(3 of 3)
On July 16, Editor Payne cracked his whip and the Mirror started galloping. A full-page wash drawing showed the bodies of the Rev. Hall and Mrs. Mills as they were found beneath the crabapple tree. The headline bleated : "HALL -MILLS MURDER MYSTERY BARED." The story insinuated that Widow Hall and her deficient brother "Willie" would be the storm centre of the new investigation.
That able trade journal, Editor & Publisher, has told of the crafty Mirror's strategy:
"The Mirror itself, purposely, Payne said, let the story die down a little on July 27 and 28. In the masthead of the paper this question was published: 'Can Members, of a Wealthy Family in New Jersey Commit a Crime and Get Away with it?'
"Mayer told Editor & Publisher it was figured that opposition papers would spot this and would surmise the Mirror was getting ready to abandon the sensational story. Reporters in New Jersey for the Mirror informed those in charge in New York that other papers began to withdraw their men when they noticed the Mirror was asking this question.
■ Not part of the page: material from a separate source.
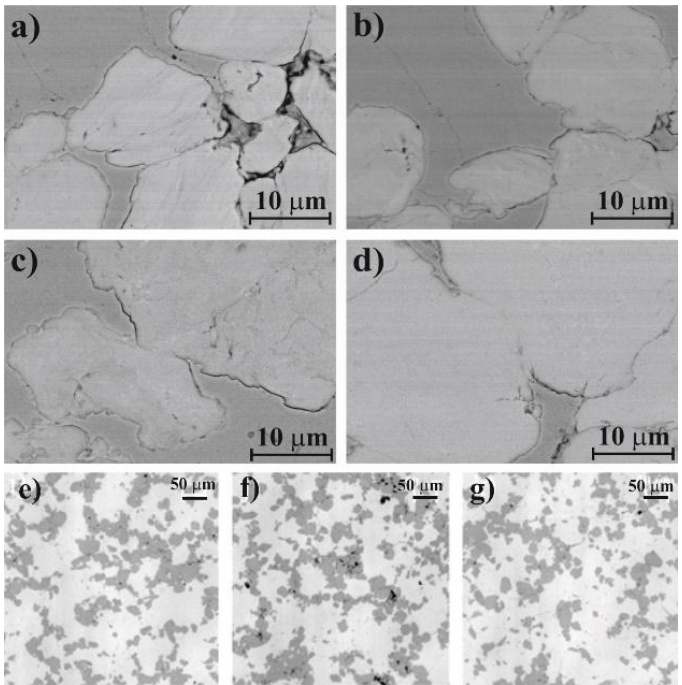
Figure 6. Microstructure of composites ball-milled with a ball-to-powder ratio of 80:1, ( a – c ) Cu 39.2 Zr 36 Al 4.8 Ni 10 Ti 10 ( a ) 5 min (BM4); ( b ) 10 min (BM5); ( c ) 15 min (BM6); ( d ) 15 min Cu 39.2 Zr 35.2 Al 5.6 Ni 10 Ti 10 (BM9); ( e ) 5 min (BM6); ( f ) 10 min (BM6); ( g ) 15 min (BM6).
The question seemed to demand an affirmative answer.
"As a matter of fact, state detectives had been in the Mirror's office during these two days examining the evidence the tabloid men had compiled. 'Well, there's nothing left to do but arrest Mrs. Hall,' they announced after they had completed their inspection. 'We'll arrest her tomorrow night.'"
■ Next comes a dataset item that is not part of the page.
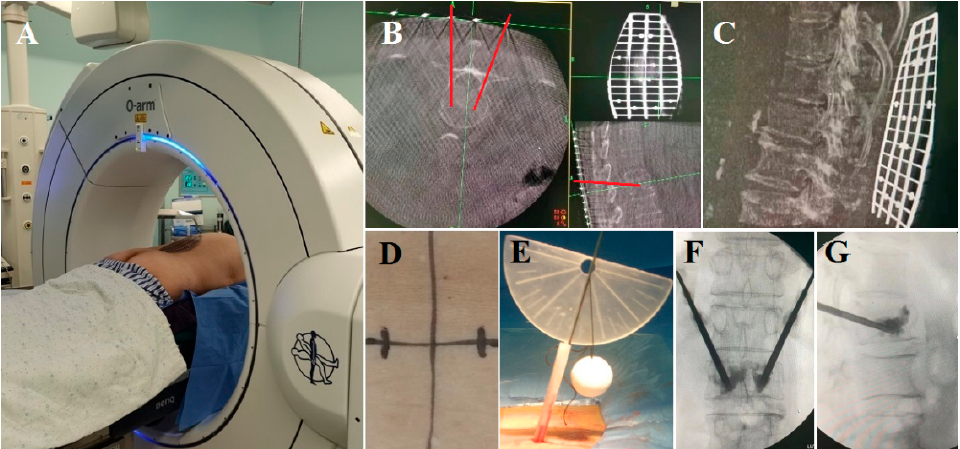
Figure 3. Intraoperative images of a 68-year-old woman with an L1 vertebral compression fracture. ( A – C ) Three-dimensional CT scans carried out using the O-arm were used to perform preoperative planning. ( D ) The entry point on the skin was determined using the body surface locator before the operation. ( E ) A 3D-printed guide device was used to determine the bone puncture point and insertion angle of the trajectory during the operation. ( F , G ) Cement was injected into the vertebra through bilateral PKP.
Editor Payne had everything ready in the Mirror office for a story of the arrest of Mrs. Hall. He went to New Brunswick on July 28, accompanied Captain Lamb of the State troopers, who arrested Mrs. Hall and hurried her away to Somerville, N. J. Back in Manhattan newsstands groaned under the weight of thousands of Daily Mirrors, big with complete arrest news. Other city and telegraph editors bit their respective tongues, frantically bellowed for confirmation. . . .
From that day to this, the Hall-Mills murder has been bellowed in the front page headlines of the press, from the immaculate New York Times down to Bernarr Macfadden's pornoGraphic.
Because gum-chewers smack their lips loudly over this kind of thing, literate people are confronted by prodigious bales of newsprint upon the sexual and mental Aberrations of some commonplace people. In the office of the Daily Mirror, an earnest, bespectacled Puck dreams of other crusades.
Developments. In September the indictments against Mrs. Hall and her brothers were obtained. Last week the trial raged, a climax coming when the state showed that a leader of the 1922 investigations had accepted a $2,500 bribe to leave New Jersey. . . . And then there was always the Pig Woman . . . she collapsed on the witness stand . . . Prosecutor Simpson snatched her away from her physicians, took her to another hospital under guard of his own men . . . Reporters, heartthrob specialists scribbled; so did Dorothy Dix. . .
*Not excepting that last great descent of big-town journalism upon small-town litigation, the Dayton (Tenn.) "Monkey Trial" of 1925.